[[ Data for processing open ]]
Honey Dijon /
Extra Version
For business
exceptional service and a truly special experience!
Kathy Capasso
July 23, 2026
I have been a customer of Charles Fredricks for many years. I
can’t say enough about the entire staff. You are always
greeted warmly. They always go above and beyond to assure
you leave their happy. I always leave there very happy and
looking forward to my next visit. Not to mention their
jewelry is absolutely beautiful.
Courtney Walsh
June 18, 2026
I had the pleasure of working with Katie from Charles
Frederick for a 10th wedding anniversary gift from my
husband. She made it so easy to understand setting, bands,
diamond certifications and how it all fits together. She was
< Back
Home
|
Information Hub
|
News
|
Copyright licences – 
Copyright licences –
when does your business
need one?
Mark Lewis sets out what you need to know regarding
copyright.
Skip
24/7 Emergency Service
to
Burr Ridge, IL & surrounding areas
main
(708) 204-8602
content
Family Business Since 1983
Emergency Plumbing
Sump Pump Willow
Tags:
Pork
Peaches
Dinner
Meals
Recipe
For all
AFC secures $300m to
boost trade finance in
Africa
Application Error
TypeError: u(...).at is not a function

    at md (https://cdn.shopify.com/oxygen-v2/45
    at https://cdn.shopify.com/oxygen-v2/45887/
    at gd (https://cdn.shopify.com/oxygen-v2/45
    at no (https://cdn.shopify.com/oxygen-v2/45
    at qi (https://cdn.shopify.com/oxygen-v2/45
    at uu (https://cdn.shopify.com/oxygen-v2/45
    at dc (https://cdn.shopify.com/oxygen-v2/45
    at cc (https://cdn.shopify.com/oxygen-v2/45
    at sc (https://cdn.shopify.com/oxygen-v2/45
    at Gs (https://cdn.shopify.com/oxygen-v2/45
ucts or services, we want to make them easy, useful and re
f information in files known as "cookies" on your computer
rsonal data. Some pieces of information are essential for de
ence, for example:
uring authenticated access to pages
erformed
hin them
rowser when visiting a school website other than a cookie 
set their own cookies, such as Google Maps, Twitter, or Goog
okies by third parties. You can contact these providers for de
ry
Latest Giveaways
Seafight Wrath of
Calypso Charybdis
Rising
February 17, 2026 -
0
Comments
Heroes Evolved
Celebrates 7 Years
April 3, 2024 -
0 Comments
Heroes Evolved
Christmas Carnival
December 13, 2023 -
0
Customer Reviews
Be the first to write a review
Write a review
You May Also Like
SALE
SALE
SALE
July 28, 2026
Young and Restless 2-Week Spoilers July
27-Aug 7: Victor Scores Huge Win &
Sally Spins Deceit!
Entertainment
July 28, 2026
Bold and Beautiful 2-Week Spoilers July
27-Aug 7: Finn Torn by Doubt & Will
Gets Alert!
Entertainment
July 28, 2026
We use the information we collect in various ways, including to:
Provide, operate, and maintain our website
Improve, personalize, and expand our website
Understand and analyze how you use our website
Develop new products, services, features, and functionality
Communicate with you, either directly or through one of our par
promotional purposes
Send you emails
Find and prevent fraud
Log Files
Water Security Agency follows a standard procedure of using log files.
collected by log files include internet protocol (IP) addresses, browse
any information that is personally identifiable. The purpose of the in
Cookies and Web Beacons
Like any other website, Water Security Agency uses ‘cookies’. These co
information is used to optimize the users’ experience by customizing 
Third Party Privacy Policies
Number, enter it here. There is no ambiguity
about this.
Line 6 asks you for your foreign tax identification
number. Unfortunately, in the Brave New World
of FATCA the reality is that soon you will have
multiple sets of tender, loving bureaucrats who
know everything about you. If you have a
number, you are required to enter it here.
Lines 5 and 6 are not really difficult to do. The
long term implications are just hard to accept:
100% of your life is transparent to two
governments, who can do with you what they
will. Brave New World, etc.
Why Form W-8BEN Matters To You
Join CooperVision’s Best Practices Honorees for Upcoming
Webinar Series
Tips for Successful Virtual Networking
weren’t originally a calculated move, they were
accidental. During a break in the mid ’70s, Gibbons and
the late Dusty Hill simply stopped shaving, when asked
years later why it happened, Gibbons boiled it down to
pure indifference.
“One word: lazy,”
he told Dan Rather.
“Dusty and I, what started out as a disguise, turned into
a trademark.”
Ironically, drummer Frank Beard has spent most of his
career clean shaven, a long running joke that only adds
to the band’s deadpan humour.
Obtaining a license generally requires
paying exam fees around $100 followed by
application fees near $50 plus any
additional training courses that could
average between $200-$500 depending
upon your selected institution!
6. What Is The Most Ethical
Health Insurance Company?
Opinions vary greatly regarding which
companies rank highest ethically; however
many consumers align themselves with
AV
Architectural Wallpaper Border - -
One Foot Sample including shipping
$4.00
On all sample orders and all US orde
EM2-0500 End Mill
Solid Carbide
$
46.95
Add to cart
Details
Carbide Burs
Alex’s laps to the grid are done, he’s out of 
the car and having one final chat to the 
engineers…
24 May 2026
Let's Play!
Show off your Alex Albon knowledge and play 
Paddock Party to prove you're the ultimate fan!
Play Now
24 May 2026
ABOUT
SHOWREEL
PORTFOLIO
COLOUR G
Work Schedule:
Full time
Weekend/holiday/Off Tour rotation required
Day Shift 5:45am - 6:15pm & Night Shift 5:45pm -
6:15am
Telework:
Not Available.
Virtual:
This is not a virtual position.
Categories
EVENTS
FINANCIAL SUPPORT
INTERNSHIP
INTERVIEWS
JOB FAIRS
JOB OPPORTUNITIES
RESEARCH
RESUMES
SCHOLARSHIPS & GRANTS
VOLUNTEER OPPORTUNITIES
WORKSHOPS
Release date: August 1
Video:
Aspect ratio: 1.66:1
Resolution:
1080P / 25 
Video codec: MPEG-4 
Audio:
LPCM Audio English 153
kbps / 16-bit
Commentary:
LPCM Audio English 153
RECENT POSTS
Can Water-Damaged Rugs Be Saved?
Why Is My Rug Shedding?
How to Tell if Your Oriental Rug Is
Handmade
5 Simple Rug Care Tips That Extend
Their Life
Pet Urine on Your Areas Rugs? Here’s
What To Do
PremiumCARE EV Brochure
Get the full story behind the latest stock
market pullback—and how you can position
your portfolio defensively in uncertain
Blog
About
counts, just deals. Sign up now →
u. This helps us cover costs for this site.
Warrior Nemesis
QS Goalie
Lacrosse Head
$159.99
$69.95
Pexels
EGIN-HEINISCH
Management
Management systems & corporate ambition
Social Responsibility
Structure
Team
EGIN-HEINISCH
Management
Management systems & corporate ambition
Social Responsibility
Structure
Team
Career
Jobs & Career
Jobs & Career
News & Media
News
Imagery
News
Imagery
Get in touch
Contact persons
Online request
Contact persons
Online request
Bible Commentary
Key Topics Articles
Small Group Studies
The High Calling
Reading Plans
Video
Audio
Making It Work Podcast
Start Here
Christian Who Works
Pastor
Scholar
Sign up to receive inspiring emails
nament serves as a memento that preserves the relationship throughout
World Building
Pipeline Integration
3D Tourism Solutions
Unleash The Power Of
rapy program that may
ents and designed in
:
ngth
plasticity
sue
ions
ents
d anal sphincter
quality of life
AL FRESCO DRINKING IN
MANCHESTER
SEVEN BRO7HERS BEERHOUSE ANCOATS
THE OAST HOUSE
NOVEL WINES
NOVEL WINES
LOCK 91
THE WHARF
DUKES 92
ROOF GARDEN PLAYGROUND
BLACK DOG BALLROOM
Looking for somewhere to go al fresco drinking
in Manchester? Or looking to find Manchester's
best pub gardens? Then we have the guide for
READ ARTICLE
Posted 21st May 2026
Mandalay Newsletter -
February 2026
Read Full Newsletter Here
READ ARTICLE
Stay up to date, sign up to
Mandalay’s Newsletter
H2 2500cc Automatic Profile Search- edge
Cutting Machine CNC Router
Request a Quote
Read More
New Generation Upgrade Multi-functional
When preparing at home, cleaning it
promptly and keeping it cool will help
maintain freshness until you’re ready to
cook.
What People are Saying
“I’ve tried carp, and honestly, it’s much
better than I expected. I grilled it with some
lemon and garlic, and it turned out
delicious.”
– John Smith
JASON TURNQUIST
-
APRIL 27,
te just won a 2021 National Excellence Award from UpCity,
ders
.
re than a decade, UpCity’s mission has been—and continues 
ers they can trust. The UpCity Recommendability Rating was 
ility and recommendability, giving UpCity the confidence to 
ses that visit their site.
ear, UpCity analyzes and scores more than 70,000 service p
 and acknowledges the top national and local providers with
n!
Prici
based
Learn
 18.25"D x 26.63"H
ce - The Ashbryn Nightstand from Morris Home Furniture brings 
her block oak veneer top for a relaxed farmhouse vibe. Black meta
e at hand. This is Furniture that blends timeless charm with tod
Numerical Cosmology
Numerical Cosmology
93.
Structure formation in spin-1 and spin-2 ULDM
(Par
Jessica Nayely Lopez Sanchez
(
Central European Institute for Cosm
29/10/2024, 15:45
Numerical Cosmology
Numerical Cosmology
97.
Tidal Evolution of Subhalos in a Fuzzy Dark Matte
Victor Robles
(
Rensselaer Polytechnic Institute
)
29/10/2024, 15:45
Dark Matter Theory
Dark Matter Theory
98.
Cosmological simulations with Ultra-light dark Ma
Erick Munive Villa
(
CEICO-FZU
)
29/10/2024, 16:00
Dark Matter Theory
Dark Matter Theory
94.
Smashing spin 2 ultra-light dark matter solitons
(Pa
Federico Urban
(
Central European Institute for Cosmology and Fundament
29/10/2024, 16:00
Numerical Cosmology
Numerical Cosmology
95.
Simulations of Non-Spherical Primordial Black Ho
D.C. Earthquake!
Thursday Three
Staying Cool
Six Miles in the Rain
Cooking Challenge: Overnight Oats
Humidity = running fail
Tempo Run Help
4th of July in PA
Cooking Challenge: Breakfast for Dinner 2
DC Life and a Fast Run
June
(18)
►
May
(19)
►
[[ Data for processing closed ]]
Exercise requirements:
Update the lines that start with the one containing "at md (https://cdn.shopify.com/oxygen-v2/45" and end after the one containing "f information in". Write them out again with "oxygen-v2" changed to "oxygen-v3" and nothing else altered.

Exercise response:
    at md (https://cdn.shopify.com/oxygen-v3/45
    at https://cdn.shopify.com/oxygen-v3/45887/
    at gd (https://cdn.shopify.com/oxygen-v3/45
    at no (https://cdn.shopify.com/oxygen-v3/45
    at qi (https://cdn.shopify.com/oxygen-v3/45
    at uu (https://cdn.shopify.com/oxygen-v3/45
    at dc (https://cdn.shopify.com/oxygen-v3/45
    at cc (https://cdn.shopify.com/oxygen-v3/45
    at sc (https://cdn.shopify.com/oxygen-v3/45
    at Gs (https://cdn.shopify.com/oxygen-v3/45
ucts or services, we want to make them easy, useful and re
f information in files known as "cookies" on your computer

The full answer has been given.